Preserving AI Control via the Use of Theoretical Neuroinformatics in Empirical Ethics
Zoe Cremer
- Computers will in some cases make important ethical choices at the speed
where humans won't be able to intervene.
- How do we stay in control?
- Is there a common ethical core on which humans can agree?
- Use this predictive model to drive ethical choices of the AI.
- Current methods of empirical ethics:
- observation:
- games, VR setups (Navarrete),
- imaging (Greene),
- lesion studies (Damasio)
- self-report:
- surveys (Forsyth),
- ...
- people don't have very good introspection though.
- Haidt's five foundations of morality... at least people explain it so :D
- Method proposal:
- Read out decisions from neural processes (directly),
- Derive model from data. Wehbe, Mitchell, Vaswani et al. (2014, 2015, 2016, 2008)

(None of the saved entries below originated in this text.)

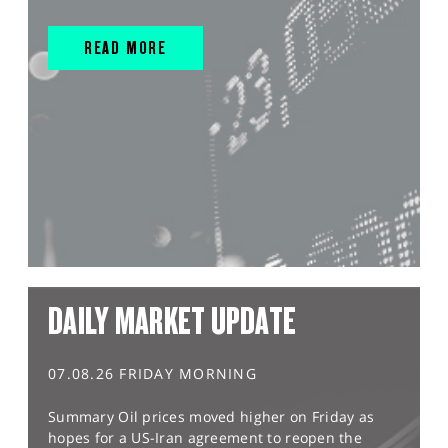
READ MORE
DAILY MARKET UPDATE
07.08.26 FRIDAY MORNING
Summary Oil prices moved higher on Friday as
hopes for a US-Iran agreement to reopen the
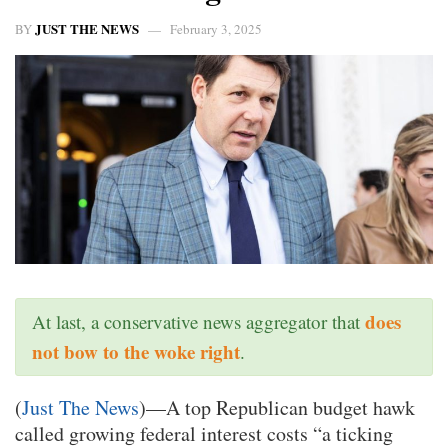
JUST THE NEWS
BY
February 3, 2025
does
At last, a conservative news aggregator that
not bow to the woke right
.
(
Just The News
)—A top Republican budget hawk
called growing federal interest costs “a ticking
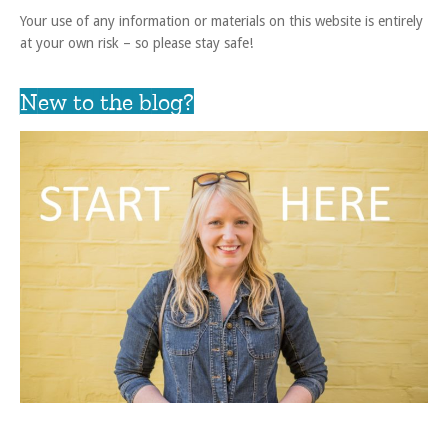
Your use of any information or materials on this website is entirely
at your own risk – so please stay safe!
New to the blog?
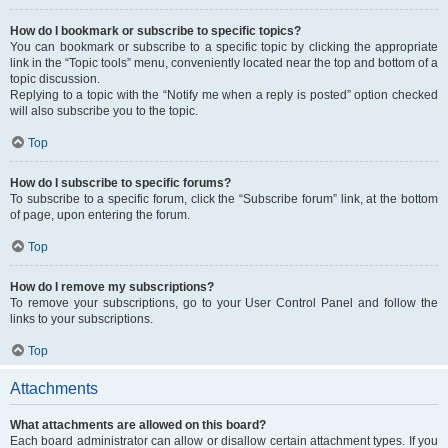
How do I bookmark or subscribe to specific topics?
You can bookmark or subscribe to a specific topic by clicking the appropriate
link in the “Topic tools” menu, conveniently located near the top and bottom of a
topic discussion.
Replying to a topic with the “Notify me when a reply is posted” option checked
will also subscribe you to the topic.
Top
How do I subscribe to specific forums?
To subscribe to a specific forum, click the “Subscribe forum” link, at the bottom
of page, upon entering the forum.
Top
How do I remove my subscriptions?
To remove your subscriptions, go to your User Control Panel and follow the
links to your subscriptions.
Top
Attachments
What attachments are allowed on this board?
Each board administrator can allow or disallow certain attachment types. If you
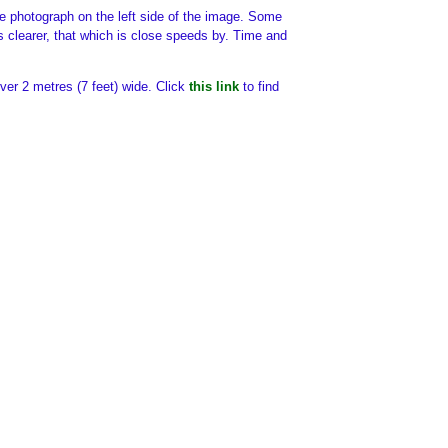
the photograph on the left side of the image. Some
 is clearer, that which is close speeds by. Time and
over 2 metres (7 feet) wide. Click
this link
to find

- Neurolinguistics via fMRI + MEG
- Multi-voxel analysis: Rish, I et al. 2016
- There's shared space between brain images from different subjects (Wehbe,
2016) once we maps brain activity to this shared space, we can aggregate
decision-making data between individuals to move towards global
convergence.
- We can also use unsupervised learning to extract morally relevant features
from situations. We can also test if the psychological moral reasoning
hypotheses hold (harm, loyalty, sanctity).
- Extrapolate -- CEV.
Q/A
- Where exactly would you look in the brain? Multi-voxel with whole brain...
Prefrontal + limbic is probably most interested.
- How do we teach the machine to be better than us if it only learns from us?
Maybe it's not universally better, but as good + much faster -- also not bad.